Exercise brief | From the data below, copy exactly the lines that lie between the one holding "Le regole obbligatorie" and the one holding "# Periodicità della riscossione", including both, and nothing more.

▼

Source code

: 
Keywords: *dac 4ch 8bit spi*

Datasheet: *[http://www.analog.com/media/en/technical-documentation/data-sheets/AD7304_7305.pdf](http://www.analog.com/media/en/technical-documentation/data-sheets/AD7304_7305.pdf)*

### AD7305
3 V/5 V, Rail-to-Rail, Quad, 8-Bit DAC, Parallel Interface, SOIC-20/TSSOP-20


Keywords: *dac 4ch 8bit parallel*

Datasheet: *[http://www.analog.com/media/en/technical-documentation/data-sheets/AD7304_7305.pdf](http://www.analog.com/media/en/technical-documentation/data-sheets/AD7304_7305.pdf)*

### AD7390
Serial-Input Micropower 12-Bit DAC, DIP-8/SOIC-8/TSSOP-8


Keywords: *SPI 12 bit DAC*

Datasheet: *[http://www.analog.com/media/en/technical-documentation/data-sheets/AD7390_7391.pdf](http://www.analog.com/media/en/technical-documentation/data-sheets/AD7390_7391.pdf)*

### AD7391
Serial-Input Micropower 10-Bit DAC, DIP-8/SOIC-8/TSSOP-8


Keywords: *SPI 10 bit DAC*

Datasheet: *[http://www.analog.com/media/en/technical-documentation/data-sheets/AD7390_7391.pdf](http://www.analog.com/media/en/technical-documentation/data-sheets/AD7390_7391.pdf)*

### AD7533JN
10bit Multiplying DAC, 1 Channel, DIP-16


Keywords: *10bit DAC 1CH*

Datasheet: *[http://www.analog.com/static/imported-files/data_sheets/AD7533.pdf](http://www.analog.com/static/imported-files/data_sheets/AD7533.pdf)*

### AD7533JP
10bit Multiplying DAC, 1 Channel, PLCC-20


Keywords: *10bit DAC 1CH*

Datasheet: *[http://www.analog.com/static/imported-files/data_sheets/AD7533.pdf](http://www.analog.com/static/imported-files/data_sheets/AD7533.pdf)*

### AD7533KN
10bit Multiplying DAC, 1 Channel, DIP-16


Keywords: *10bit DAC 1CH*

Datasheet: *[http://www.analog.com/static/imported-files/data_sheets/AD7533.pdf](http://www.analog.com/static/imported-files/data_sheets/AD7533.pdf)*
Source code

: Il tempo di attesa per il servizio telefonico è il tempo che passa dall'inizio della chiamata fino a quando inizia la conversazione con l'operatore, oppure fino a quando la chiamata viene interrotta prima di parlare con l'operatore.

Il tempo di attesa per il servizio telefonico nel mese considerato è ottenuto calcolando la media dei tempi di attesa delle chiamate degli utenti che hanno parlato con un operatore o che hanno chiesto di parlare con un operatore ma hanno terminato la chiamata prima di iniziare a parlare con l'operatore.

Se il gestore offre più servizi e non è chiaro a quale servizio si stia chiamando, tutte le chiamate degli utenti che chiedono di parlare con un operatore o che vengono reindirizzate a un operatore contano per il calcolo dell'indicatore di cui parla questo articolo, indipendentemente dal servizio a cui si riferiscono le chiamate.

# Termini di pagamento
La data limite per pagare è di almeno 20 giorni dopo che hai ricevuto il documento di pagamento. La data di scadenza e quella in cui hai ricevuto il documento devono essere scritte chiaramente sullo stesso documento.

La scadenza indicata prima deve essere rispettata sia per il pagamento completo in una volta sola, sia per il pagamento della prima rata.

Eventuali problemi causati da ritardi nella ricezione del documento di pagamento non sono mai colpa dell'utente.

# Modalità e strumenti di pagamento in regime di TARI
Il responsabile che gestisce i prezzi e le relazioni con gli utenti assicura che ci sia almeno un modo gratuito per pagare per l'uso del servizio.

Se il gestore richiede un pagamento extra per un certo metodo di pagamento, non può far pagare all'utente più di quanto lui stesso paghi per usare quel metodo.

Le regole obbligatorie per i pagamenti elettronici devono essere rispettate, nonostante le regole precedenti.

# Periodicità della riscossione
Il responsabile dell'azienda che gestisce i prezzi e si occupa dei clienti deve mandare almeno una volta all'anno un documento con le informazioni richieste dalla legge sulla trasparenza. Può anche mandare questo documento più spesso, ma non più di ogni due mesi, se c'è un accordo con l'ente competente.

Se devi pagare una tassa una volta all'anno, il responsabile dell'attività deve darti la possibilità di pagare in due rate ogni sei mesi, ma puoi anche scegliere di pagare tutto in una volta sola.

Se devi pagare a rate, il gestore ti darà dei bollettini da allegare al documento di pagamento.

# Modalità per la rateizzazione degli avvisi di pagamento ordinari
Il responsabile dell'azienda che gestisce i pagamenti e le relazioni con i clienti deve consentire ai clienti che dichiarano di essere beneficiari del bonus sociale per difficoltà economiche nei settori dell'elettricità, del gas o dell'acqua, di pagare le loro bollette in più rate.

▲

Exercise answer |
Le regole obbligatorie per i pagamenti elettronici devono essere rispettate, nonostante le regole precedenti.

# Periodicità della riscossione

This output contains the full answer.